** Text under study **
□ □ □
Xinpu (, formerly transliterated as Hsinpu Station until 2003) is a metro station in New Taipei, Taiwan served by Taipei Metro. It is an out-of-station interchange with Xinpu Minsheng station on the Circular line, which is 250 meters away.

Station overview

This two-level, underground station has an island platform and four exits. It is an out-of-station interchange with Xinpu Minsheng station on the Circular line, which is 250 meters away.

Because the Circular line was originally planned to make a regular interchange within Xinpu station, Xinpu station adapts a concourse design similar to that of Zhongxiao Fuxing station. However, after considering that the Circular line could benefit a lot more if it set up a station at Banqiao on the Bannan line, giving the ability to also transfer to TRA, THSR and long-distance buses, it was decided that the Circular line set up Banqiao station, which has caused the two out-of-station interchanges at Banqiao and Xinpu/Xinpu Minsheng.

History
31 August 2000: Opened for service with the opening of the segment between Jiangzicui and Xinpu.
31 May 2006: Service is extended through to Fuzhong, thus joining with the Tucheng line.
□ □ □
** Exercise data **

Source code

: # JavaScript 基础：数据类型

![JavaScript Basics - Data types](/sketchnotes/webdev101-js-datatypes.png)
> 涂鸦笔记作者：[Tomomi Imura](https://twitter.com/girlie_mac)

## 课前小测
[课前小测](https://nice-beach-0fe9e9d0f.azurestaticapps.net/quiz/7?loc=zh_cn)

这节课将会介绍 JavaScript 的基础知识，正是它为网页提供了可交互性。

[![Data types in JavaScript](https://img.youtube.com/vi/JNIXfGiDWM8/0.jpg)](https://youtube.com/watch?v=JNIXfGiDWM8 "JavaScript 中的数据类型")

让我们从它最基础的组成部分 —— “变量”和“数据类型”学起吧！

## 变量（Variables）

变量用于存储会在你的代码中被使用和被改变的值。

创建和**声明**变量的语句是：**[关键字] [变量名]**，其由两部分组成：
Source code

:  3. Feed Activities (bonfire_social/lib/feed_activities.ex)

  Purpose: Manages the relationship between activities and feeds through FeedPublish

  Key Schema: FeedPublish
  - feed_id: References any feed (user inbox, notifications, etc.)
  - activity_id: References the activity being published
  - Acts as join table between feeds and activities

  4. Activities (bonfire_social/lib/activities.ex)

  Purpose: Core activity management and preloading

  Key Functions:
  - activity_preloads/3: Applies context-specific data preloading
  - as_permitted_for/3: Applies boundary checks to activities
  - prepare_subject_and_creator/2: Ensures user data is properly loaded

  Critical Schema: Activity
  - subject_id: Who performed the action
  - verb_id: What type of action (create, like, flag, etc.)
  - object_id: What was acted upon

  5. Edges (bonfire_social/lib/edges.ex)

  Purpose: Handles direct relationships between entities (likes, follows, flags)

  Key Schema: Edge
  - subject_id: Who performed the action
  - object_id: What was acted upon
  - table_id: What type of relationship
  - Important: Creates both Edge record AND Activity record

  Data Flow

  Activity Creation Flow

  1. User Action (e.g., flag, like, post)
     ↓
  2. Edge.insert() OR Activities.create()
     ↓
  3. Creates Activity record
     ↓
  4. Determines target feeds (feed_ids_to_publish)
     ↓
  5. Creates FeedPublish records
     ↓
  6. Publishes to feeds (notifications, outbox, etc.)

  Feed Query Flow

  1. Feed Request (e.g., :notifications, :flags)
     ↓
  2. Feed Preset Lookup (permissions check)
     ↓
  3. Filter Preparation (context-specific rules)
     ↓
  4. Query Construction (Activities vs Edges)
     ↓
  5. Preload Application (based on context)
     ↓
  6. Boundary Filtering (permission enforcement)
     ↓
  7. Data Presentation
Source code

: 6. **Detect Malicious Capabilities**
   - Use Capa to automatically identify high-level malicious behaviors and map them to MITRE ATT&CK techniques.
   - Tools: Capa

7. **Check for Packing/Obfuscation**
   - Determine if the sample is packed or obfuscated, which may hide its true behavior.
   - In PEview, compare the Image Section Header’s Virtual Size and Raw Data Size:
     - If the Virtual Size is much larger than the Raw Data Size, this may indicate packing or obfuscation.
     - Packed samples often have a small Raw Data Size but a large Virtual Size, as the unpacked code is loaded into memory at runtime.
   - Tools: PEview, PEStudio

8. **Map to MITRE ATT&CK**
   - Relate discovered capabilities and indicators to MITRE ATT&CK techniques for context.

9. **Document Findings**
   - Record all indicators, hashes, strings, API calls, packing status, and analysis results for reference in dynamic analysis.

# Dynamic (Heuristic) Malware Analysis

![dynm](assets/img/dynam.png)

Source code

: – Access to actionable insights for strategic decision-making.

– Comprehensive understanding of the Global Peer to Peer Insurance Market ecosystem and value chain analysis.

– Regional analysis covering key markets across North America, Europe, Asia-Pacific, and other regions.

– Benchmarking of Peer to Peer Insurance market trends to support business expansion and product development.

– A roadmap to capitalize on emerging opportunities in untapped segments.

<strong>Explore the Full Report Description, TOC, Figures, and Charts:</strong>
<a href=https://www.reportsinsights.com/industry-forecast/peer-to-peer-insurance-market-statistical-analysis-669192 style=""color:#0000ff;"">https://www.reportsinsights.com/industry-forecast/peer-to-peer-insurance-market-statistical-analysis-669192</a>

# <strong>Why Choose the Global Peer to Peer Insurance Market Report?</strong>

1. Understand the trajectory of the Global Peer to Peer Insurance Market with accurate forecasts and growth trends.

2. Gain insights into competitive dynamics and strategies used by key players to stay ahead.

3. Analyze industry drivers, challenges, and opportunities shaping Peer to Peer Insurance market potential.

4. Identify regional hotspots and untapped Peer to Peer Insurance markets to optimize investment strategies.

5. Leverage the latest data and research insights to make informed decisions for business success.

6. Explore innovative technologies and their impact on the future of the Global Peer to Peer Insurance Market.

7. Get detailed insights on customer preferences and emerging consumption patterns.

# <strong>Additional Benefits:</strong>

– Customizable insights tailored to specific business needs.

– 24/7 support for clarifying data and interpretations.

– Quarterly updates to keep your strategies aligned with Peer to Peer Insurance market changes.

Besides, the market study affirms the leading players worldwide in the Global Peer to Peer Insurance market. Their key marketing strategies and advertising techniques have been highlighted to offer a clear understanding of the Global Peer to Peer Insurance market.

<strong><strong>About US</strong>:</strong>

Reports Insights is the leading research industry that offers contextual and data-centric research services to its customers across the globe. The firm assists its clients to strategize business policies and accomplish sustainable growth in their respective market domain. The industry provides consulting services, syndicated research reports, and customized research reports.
□ □ □
** What you need to do **
[1] Answer these from the Xinpu station text:
(a) How far is Xinpu Minsheng station from Xinpu station?
(b) What kind of platform does Xinpu station have, and how many exits?
(c) On what date did Xinpu station open for service?
[2] Reproduce word for word the part of the Xinpu station text starting with "This two-level, underground" and going on through "Jiangzicui and Xinpu.".

** Answers to the problems **
[1]
(a) 250 meters.
(b) An island platform and four exits.
(c) 31 August 2000.

[2]
This two-level, underground station has an island platform and four exits. It is an out-of-station interchange with Xinpu Minsheng station on the Circular line, which is 250 meters away.

Because the Circular line was originally planned to make a regular interchange within Xinpu station, Xinpu station adapts a concourse design similar to that of Zhongxiao Fuxing station. However, after considering that the Circular line could benefit a lot more if it set up a station at Banqiao on the Bannan line, giving the ability to also transfer to TRA, THSR and long-distance buses, it was decided that the Circular line set up Banqiao station, which has caused the two out-of-station interchanges at Banqiao and Xinpu/Xinpu Minsheng.

History
31 August 2000: Opened for service with the opening of the segment between Jiangzicui and Xinpu.